[Structured page parsing data]
*** Begin section ***
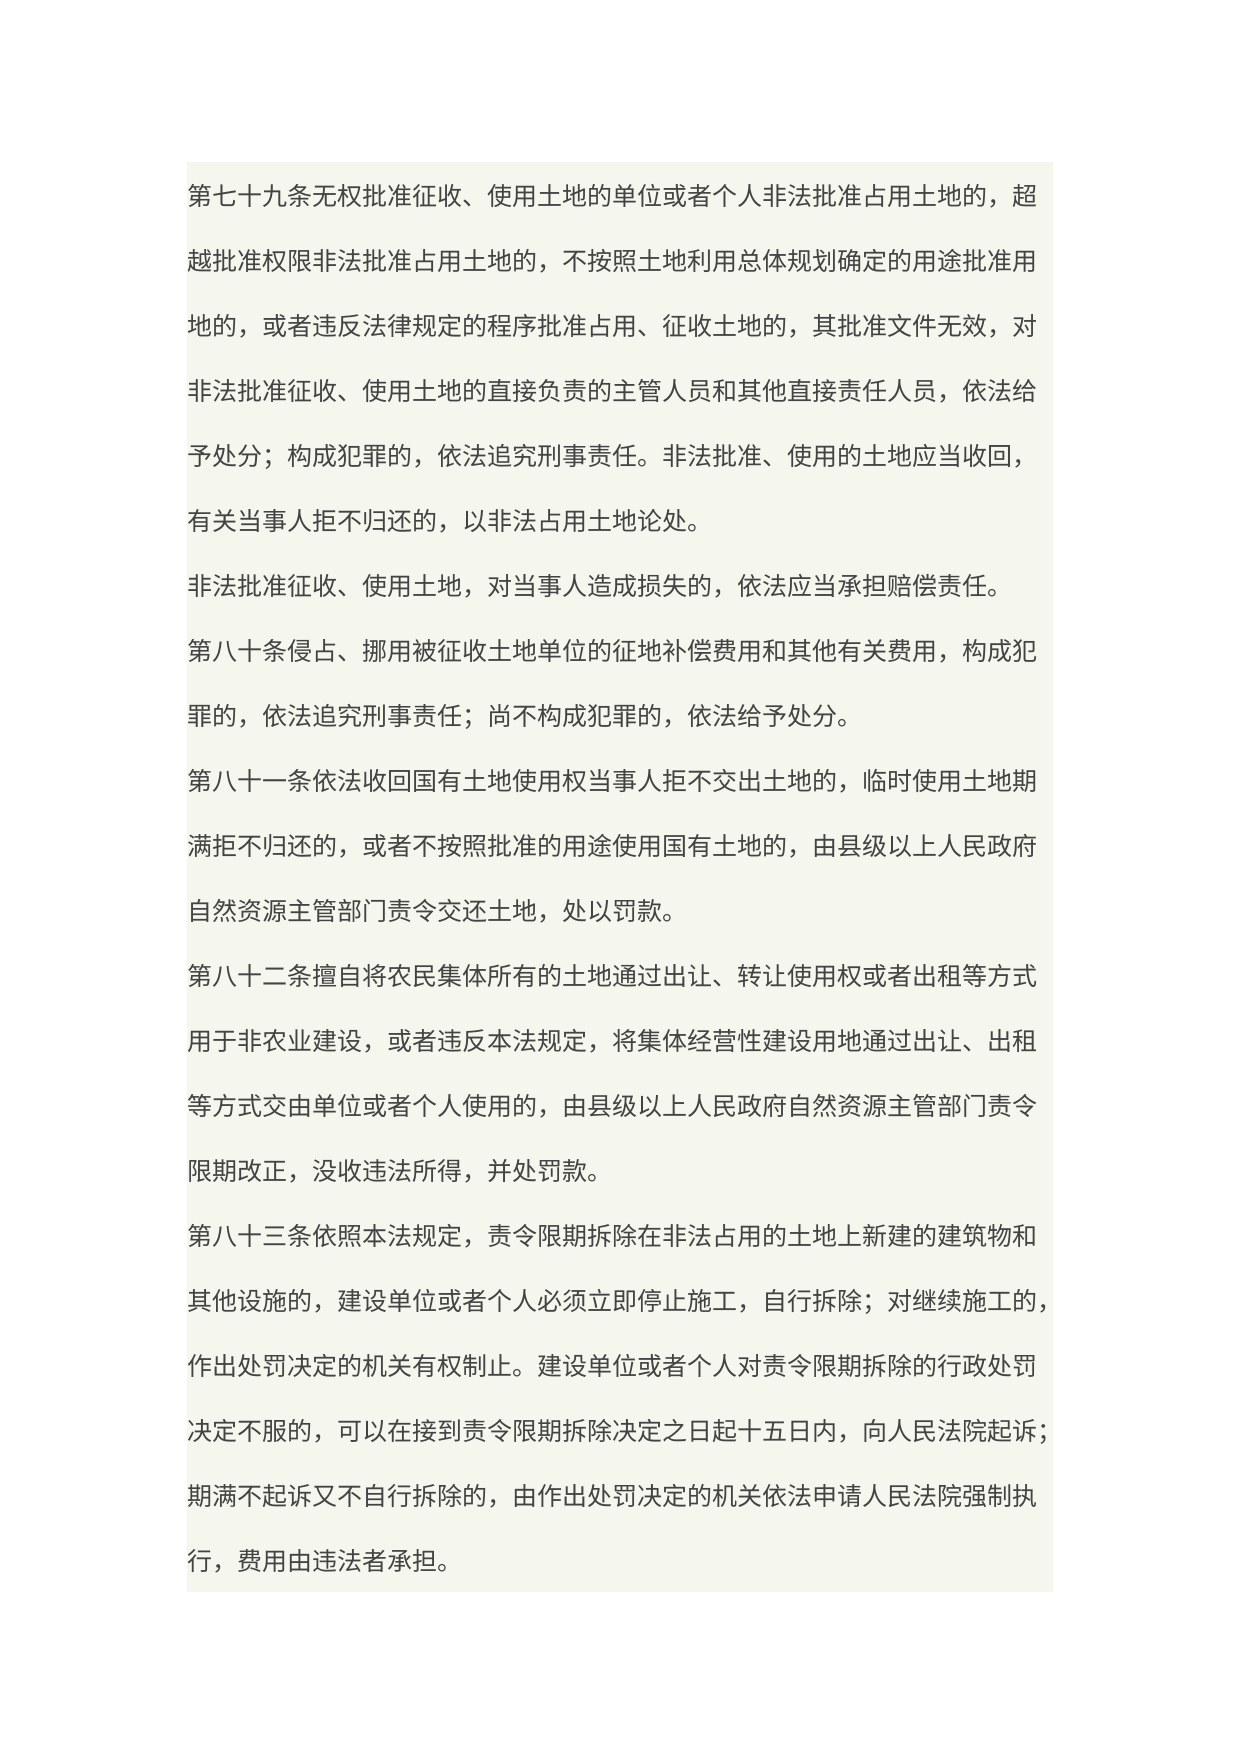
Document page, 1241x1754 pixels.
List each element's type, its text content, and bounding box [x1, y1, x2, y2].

text 第八十三条依照本法规定，责令限期拆除在非法占用的土地上新建的建筑物和其他设施的，建设单位或者个人必须立即停止施工，自行拆除；对继续施工的，作出处罚决定的机关有权制止。建设单位或者个人对责令限期拆除的行政处罚决定不服的，可以在接到责令限期拆除决定之日起十五日内，向人民法院起诉；期满不起诉又不自行拆除的，由作出处罚决定的机关依法申请人民法院强制执行，费用由违法者承担。 [187, 1202, 1053, 1592]
text 第七十九条无权批准征收、使用土地的单位或者个人非法批准占用土地的，超越批准权限非法批准占用土地的，不按照土地利用总体规划确定的用途批准用地的，或者违反法律规定的程序批准占用、征收土地的，其批准文件无效，对非法批准征收、使用土地的直接负责的主管人员和其他直接责任人员，依法给予处分；构成犯罪的，依法追究刑事责任。非法批准、使用的土地应当收回，有关当事人拒不归还的，以非法占用土地论处。 [187, 162, 1053, 552]
text 第八十条侵占、挪用被征收土地单位的征地补偿费用和其他有关费用，构成犯罪的，依法追究刑事责任；尚不构成犯罪的，依法给予处分。 [187, 617, 1053, 747]
text 第八十一条依法收回国有土地使用权当事人拒不交出土地的，临时使用土地期满拒不归还的，或者不按照批准的用途使用国有土地的，由县级以上人民政府自然资源主管部门责令交还土地，处以罚款。 [187, 747, 1053, 942]
text 第八十二条擅自将农民集体所有的土地通过出让、转让使用权或者出租等方式用于非农业建设，或者违反本法规定，将集体经营性建设用地通过出让、出租等方式交由单位或者个人使用的，由县级以上人民政府自然资源主管部门责令限期改正，没收违法所得，并处罚款。 [187, 942, 1053, 1202]
text 非法批准征收、使用土地，对当事人造成损失的，依法应当承担赔偿责任。 [187, 552, 1053, 617]
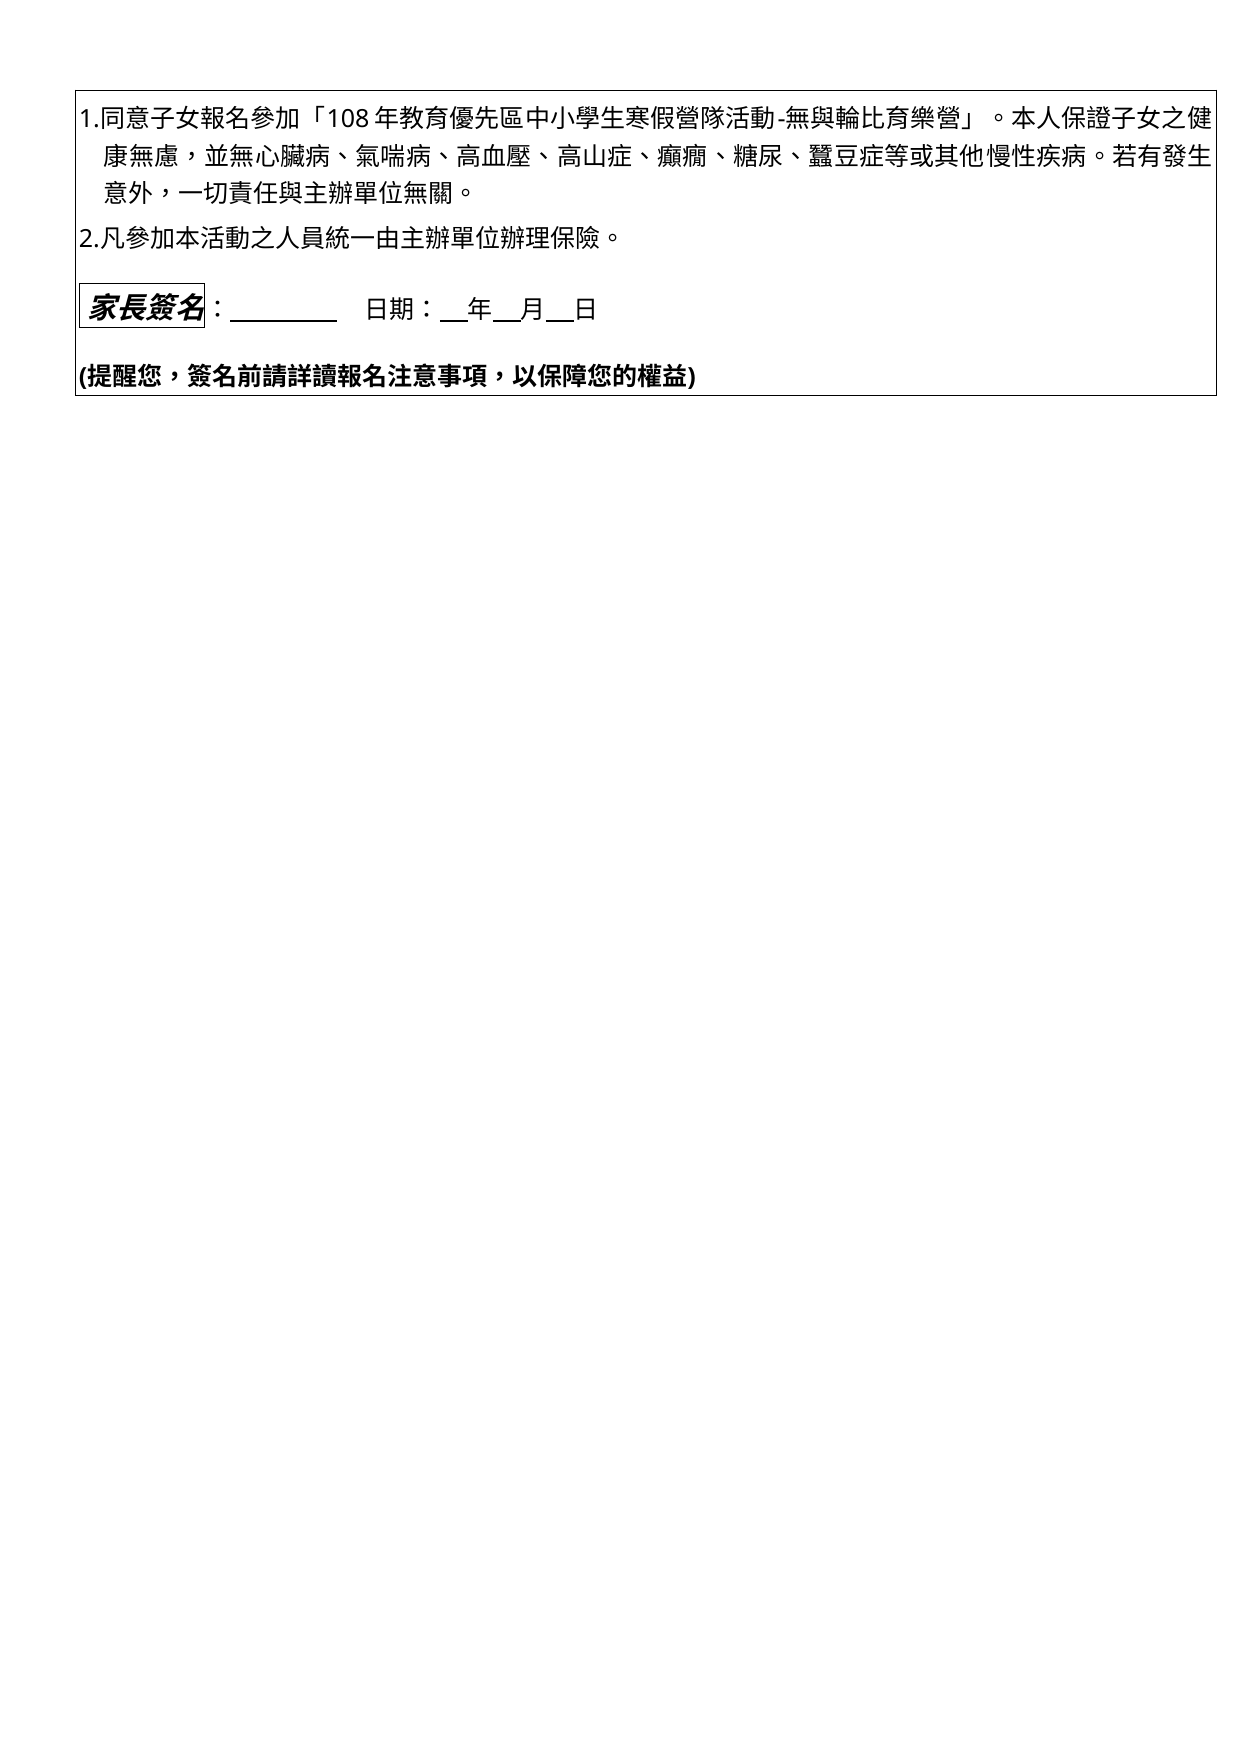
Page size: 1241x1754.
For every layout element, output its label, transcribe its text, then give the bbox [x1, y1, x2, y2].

table_cell 1.同意子女報名參加「108年教育優先區中小學生寒假營隊活動-無與輪比育樂營」。本人保證子女之健康無慮，並無心臟病、氣喘病、高血壓、高山症、癲癇、糖尿、蠶豆症等或其他慢性疾病。若有發生意外，一切責任與主辦單位無關。 2.凡參加本活動之人員統一由主辦單位辦理保險。 家長簽名： 日期： 年 月 日 (提醒您，簽名前請詳讀報名注意事項，以保障您的權益) [76, 91, 1216, 395]
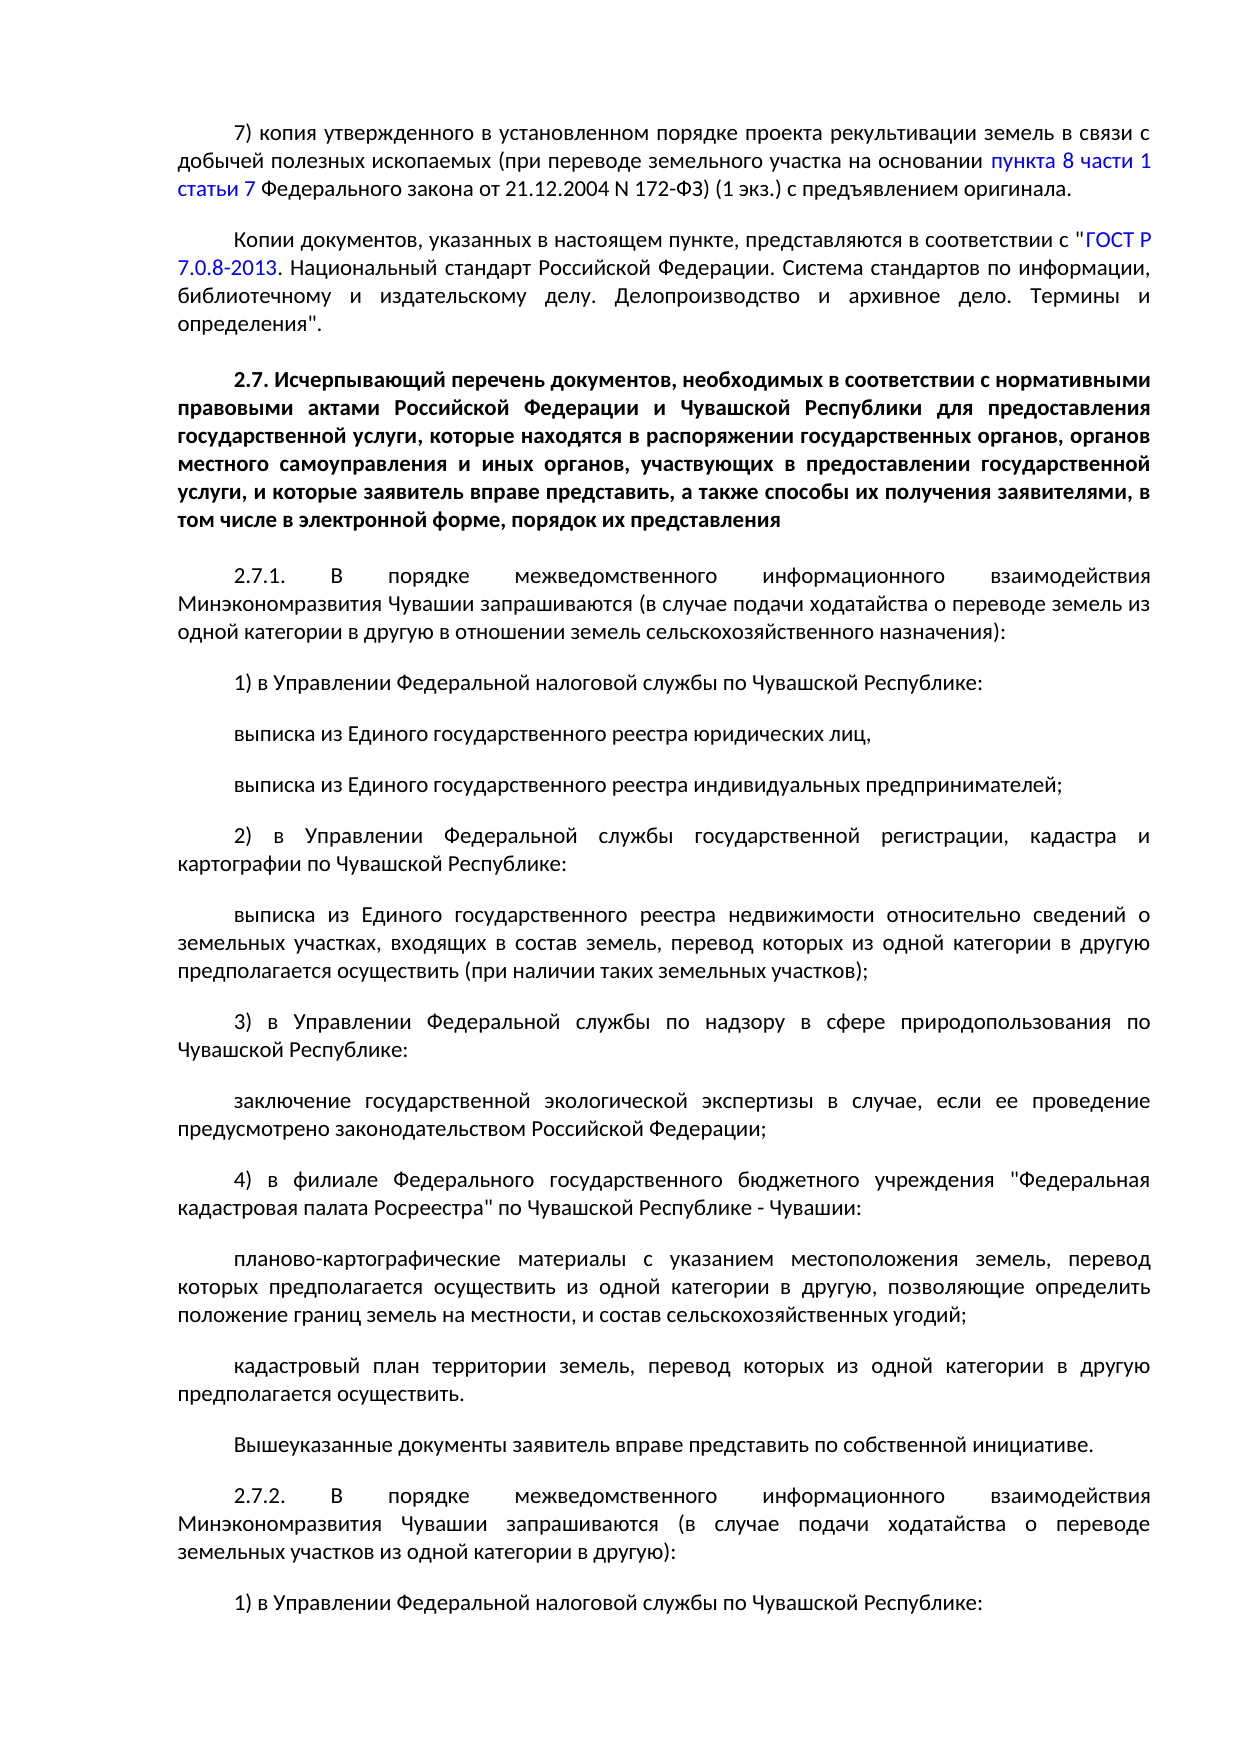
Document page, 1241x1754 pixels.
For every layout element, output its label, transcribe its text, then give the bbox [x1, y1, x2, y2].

text 3) в Управлении Федеральной службы по надзору в сфере природопользования по Чувашской Республике: [177, 1007, 1152, 1063]
text планово-картографические материалы с указанием местоположения земель, перевод которых предполагается осуществить из одной категории в другую, позволяющие определить положение границ земель на местности, и состав сельскохозяйственных угодий; [177, 1244, 1152, 1328]
title 2.7. Исчерпывающий перечень документов, необходимых в соответствии с нормативными правовыми актами Российской Федерации и Чувашской Республики для предоставления государственной услуги, которые находятся в распоряжении государственных органов, органов местного самоуправления и иных органов, участвующих в предоставлении государственной услуги, и которые заявитель вправе представить, а также способы их получения заявителями, в том числе в электронной форме, порядок их представления [177, 365, 1152, 533]
text 2.7.2. В порядке межведомственного информационного взаимодействия Минэкономразвития Чувашии запрашиваются (в случае подачи ходатайства о переводе земельных участков из одной категории в другую): [177, 1481, 1152, 1565]
text 2) в Управлении Федеральной службы государственной регистрации, кадастра и картографии по Чувашской Республике: [177, 821, 1152, 877]
text 1) в Управлении Федеральной налоговой службы по Чувашской Республике: [177, 668, 1152, 696]
text заключение государственной экологической экспертизы в случае, если ее проведение предусмотрено законодательством Российской Федерации; [177, 1086, 1152, 1142]
text Копии документов, указанных в настоящем пункте, представляются в соответствии с "ГОСТ Р 7.0.8-2013. Национальный стандарт Российской Федерации. Система стандартов по информации, библиотечному и издательскому делу. Делопроизводство и архивное дело. Термины и определения". [177, 225, 1152, 337]
text 2.7.1. В порядке межведомственного информационного взаимодействия Минэкономразвития Чувашии запрашиваются (в случае подачи ходатайства о переводе земель из одной категории в другую в отношении земель сельскохозяйственного назначения): [177, 561, 1152, 645]
text кадастровый план территории земель, перевод которых из одной категории в другую предполагается осуществить. [177, 1351, 1152, 1407]
text 4) в филиале Федерального государственного бюджетного учреждения "Федеральная кадастровая палата Росреестра" по Чувашской Республике - Чувашии: [177, 1165, 1152, 1221]
text выписка из Единого государственного реестра юридических лиц, [177, 719, 1152, 747]
text 7) копия утвержденного в установленном порядке проекта рекультивации земель в связи с добычей полезных ископаемых (при переводе земельного участка на основании пункта 8 части 1 статьи 7 Федерального закона от 21.12.2004 N 172-ФЗ) (1 экз.) с предъявлением оригинала. [177, 118, 1152, 202]
text 1) в Управлении Федеральной налоговой службы по Чувашской Республике: [177, 1588, 1152, 1616]
text Вышеуказанные документы заявитель вправе представить по собственной инициативе. [177, 1430, 1152, 1458]
text выписка из Единого государственного реестра недвижимости относительно сведений о земельных участках, входящих в состав земель, перевод которых из одной категории в другую предполагается осуществить (при наличии таких земельных участков); [177, 900, 1152, 984]
text выписка из Единого государственного реестра индивидуальных предпринимателей; [177, 770, 1152, 798]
*** End section ***
Write out the data above in full and exactly, but without the pictures.

Document page, 1241x1754 pixels.
List each element's type, its text content, and bounding box [x1, y1, x2, y2].

text 第八十三条依照本法规定，责令限期拆除在非法占用的土地上新建的建筑物和其他设施的，建设单位或者个人必须立即停止施工，自行拆除；对继续施工的，作出处罚决定的机关有权制止。建设单位或者个人对责令限期拆除的行政处罚决定不服的，可以在接到责令限期拆除决定之日起十五日内，向人民法院起诉；期满不起诉又不自行拆除的，由作出处罚决定的机关依法申请人民法院强制执行，费用由违法者承担。 [187, 1202, 1053, 1592]
text 第七十九条无权批准征收、使用土地的单位或者个人非法批准占用土地的，超越批准权限非法批准占用土地的，不按照土地利用总体规划确定的用途批准用地的，或者违反法律规定的程序批准占用、征收土地的，其批准文件无效，对非法批准征收、使用土地的直接负责的主管人员和其他直接责任人员，依法给予处分；构成犯罪的，依法追究刑事责任。非法批准、使用的土地应当收回，有关当事人拒不归还的，以非法占用土地论处。 [187, 162, 1053, 552]
text 第八十条侵占、挪用被征收土地单位的征地补偿费用和其他有关费用，构成犯罪的，依法追究刑事责任；尚不构成犯罪的，依法给予处分。 [187, 617, 1053, 747]
text 第八十一条依法收回国有土地使用权当事人拒不交出土地的，临时使用土地期满拒不归还的，或者不按照批准的用途使用国有土地的，由县级以上人民政府自然资源主管部门责令交还土地，处以罚款。 [187, 747, 1053, 942]
text 第八十二条擅自将农民集体所有的土地通过出让、转让使用权或者出租等方式用于非农业建设，或者违反本法规定，将集体经营性建设用地通过出让、出租等方式交由单位或者个人使用的，由县级以上人民政府自然资源主管部门责令限期改正，没收违法所得，并处罚款。 [187, 942, 1053, 1202]
text 非法批准征收、使用土地，对当事人造成损失的，依法应当承担赔偿责任。 [187, 552, 1053, 617]
Page size: 1241x1754.
For every layout element, output its label, transcribe its text, then give the bbox [x1, y1, x2, y2].

table_cell 1.同意子女報名參加「108年教育優先區中小學生寒假營隊活動-無與輪比育樂營」。本人保證子女之健康無慮，並無心臟病、氣喘病、高血壓、高山症、癲癇、糖尿、蠶豆症等或其他慢性疾病。若有發生意外，一切責任與主辦單位無關。 2.凡參加本活動之人員統一由主辦單位辦理保險。 家長簽名： 日期： 年 月 日 (提醒您，簽名前請詳讀報名注意事項，以保障您的權益) [76, 91, 1216, 395]
Document page, 1241x1754 pixels.
For every layout element, output its label, transcribe its text, then give the bbox [x1, y1, x2, y2].

text 3) в Управлении Федеральной службы по надзору в сфере природопользования по Чувашской Республике: [177, 1007, 1152, 1063]
text планово-картографические материалы с указанием местоположения земель, перевод которых предполагается осуществить из одной категории в другую, позволяющие определить положение границ земель на местности, и состав сельскохозяйственных угодий; [177, 1244, 1152, 1328]
title 2.7. Исчерпывающий перечень документов, необходимых в соответствии с нормативными правовыми актами Российской Федерации и Чувашской Республики для предоставления государственной услуги, которые находятся в распоряжении государственных органов, органов местного самоуправления и иных органов, участвующих в предоставлении государственной услуги, и которые заявитель вправе представить, а также способы их получения заявителями, в том числе в электронной форме, порядок их представления [177, 365, 1152, 533]
text 2.7.2. В порядке межведомственного информационного взаимодействия Минэкономразвития Чувашии запрашиваются (в случае подачи ходатайства о переводе земельных участков из одной категории в другую): [177, 1481, 1152, 1565]
text 2) в Управлении Федеральной службы государственной регистрации, кадастра и картографии по Чувашской Республике: [177, 821, 1152, 877]
text 1) в Управлении Федеральной налоговой службы по Чувашской Республике: [177, 668, 1152, 696]
text заключение государственной экологической экспертизы в случае, если ее проведение предусмотрено законодательством Российской Федерации; [177, 1086, 1152, 1142]
text Копии документов, указанных в настоящем пункте, представляются в соответствии с "ГОСТ Р 7.0.8-2013. Национальный стандарт Российской Федерации. Система стандартов по информации, библиотечному и издательскому делу. Делопроизводство и архивное дело. Термины и определения". [177, 225, 1152, 337]
text 2.7.1. В порядке межведомственного информационного взаимодействия Минэкономразвития Чувашии запрашиваются (в случае подачи ходатайства о переводе земель из одной категории в другую в отношении земель сельскохозяйственного назначения): [177, 561, 1152, 645]
text кадастровый план территории земель, перевод которых из одной категории в другую предполагается осуществить. [177, 1351, 1152, 1407]
text 4) в филиале Федерального государственного бюджетного учреждения "Федеральная кадастровая палата Росреестра" по Чувашской Республике - Чувашии: [177, 1165, 1152, 1221]
text выписка из Единого государственного реестра юридических лиц, [177, 719, 1152, 747]
text 7) копия утвержденного в установленном порядке проекта рекультивации земель в связи с добычей полезных ископаемых (при переводе земельного участка на основании пункта 8 части 1 статьи 7 Федерального закона от 21.12.2004 N 172-ФЗ) (1 экз.) с предъявлением оригинала. [177, 118, 1152, 202]
text 1) в Управлении Федеральной налоговой службы по Чувашской Республике: [177, 1588, 1152, 1616]
text Вышеуказанные документы заявитель вправе представить по собственной инициативе. [177, 1430, 1152, 1458]
text выписка из Единого государственного реестра недвижимости относительно сведений о земельных участках, входящих в состав земель, перевод которых из одной категории в другую предполагается осуществить (при наличии таких земельных участков); [177, 900, 1152, 984]
text выписка из Единого государственного реестра индивидуальных предпринимателей; [177, 770, 1152, 798]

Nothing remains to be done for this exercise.